Die Zahl politisch motivierter Straftaten ist 2023 erneut gestiegen. 60.028 Fälle wurden registriert, wie aus der am Dienstag von Bundesinnenministerin Nancy Faeser (SPD) und dem Präsidenten des Bundeskriminalamts (BKA), Holger Münch, in Berlin präsentierten Statistik hervorgeht. Das sind fast zwei Prozent mehr als 2022.
"Das sind Taten, die sich gegen unsere offene und freiheitliche Gesellschaft richten. Es sind Taten, die sich vielfach gegen die Menschenwürde richten und gegen unsere Demokratie", sagte Faeser. Sie hob insbesondere die zunehmende Gewalt gegen Politiker hervor und forderte "ein deutliches Stoppsignal gegen Bedrohung und Gewalt" durch schnelle und spürbare Strafen und deutlich weniger Verfahrenseinstellungen. Die Innenministerin sieht hier auch die Justiz in der Verantwortung.
Die meisten politisch motivierten Straftaten 2023 sind dem rechtsextremen Spektrum zuzuordnen. Hier sind die Fälle um mehr als 23 Prozent auf 28.945 gestiegen.1.270 dieser Fälle waren Gewaltdelikte wie Körperverletzungen oder versuchte Tötungsdelikte, das entspricht einem Anstieg von mehr als acht Prozent gegenüber dem Vorjahr. Um rund elf Prozent auf 7.777 gestiegen ist die Zahl linksextrem motivierter Straftaten.
Gründe im Krieg in der Ukraine und Nahostkonflikt
Auch die Straftaten in den Kategorien "ausländische Ideologie" und "religiöse Ideologie" sind laut der Kriminalitätsstatistik angestiegen, um 33 Prozent und rund 200 Prozent. Einen Rückgang gab es in der Rubrik "sonstige Zuordnung" von 24.080 auf 16.678 Delikte. In dieser Kategorie registrierten die Behörden vorwiegend Straftaten im Kontext der Proteste gegen die Corona-Maßnahmen.

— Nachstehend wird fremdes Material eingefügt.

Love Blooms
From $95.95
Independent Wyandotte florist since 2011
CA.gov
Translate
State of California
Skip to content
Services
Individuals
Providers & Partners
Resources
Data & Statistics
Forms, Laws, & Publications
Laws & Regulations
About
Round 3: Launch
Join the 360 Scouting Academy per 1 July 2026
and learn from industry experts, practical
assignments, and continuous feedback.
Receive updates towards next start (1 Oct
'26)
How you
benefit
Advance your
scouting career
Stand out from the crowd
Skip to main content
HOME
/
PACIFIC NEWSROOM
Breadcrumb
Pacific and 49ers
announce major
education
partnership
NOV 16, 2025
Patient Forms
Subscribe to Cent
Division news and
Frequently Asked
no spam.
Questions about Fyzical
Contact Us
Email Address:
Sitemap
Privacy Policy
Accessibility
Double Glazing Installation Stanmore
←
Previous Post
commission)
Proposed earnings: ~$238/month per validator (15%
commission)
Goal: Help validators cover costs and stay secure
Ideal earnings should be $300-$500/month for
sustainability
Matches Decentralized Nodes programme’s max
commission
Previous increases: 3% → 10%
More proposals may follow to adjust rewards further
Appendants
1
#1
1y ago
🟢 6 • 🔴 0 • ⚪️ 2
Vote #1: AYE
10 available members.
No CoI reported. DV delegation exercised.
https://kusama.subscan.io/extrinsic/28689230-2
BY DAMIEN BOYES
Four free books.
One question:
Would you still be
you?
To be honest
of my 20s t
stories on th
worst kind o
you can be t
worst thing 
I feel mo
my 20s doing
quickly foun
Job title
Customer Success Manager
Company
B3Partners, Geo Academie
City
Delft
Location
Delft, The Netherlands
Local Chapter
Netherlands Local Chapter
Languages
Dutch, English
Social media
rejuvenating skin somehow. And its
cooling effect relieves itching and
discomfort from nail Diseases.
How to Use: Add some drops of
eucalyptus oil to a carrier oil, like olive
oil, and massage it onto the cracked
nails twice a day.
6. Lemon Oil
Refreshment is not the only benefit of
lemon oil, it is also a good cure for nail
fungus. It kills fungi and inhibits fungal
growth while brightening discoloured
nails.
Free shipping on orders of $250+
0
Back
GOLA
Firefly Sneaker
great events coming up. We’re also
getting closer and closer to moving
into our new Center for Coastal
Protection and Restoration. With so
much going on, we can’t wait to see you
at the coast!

Gründe für den Anstieg der politisch motivierten Straftaten sehen die Behörden auch in dem Krieg in der Ukraine und dem Nahostkonflikt. "Der 7. Oktober war für Jüdinnen und Juden eine tiefe Zäsur - auch in Deutschland", sagte Faeser. Antisemitische Straftaten haben sich mit 5.146 gegenüber dem Vorjahr fast verdoppelt. Der massive Anstieg der Gesamtzahl ist laut den Behörden vor allem auf die Zunahme der Fälle nach dem Angriff der Hamas auf Israel am 7. Oktober 2023 zurückzuführen.
Auch die Opferberatungsstellen, die am Dienstag ihre eigene Bilanz rechter, rassistischer und antisemitischer Gewalt vorlegten, verzeichneten einen Anstieg von antisemitisch motivierten Angriffen. 2023 hat der "Verband der Beratungsstellen für Betroffene rechter, rassistischer und antisemitischer Gewalt" (VBRG) 318 solcher Angriffe registriert, 2022 waren es noch 201. Antisemitisch motivierte Körperverletzungsdelikte haben sich verdreifacht, Bedrohungen und Nötigungen nahezu verdoppelt.
Insgesamt zählte der Verband, der für die Statistik Zahlen aus elf Bundesländern berücksichtigt, 2.589 rechte, rassistische und antisemitische Angriffe und damit einen Anstieg von 20 Prozent gegenüber dem Vorjahr. Die häufigsten Straftatbestände im Jahr 2023 waren Körperverletzungen, Nötigungen und Bedrohungen. Rassismus bleibt laut der Statistik der Beratungsstellen das häufigste Tatmotiv. Die Anzahl rassistischer Angriffe ist um 33 Prozent gestiegen.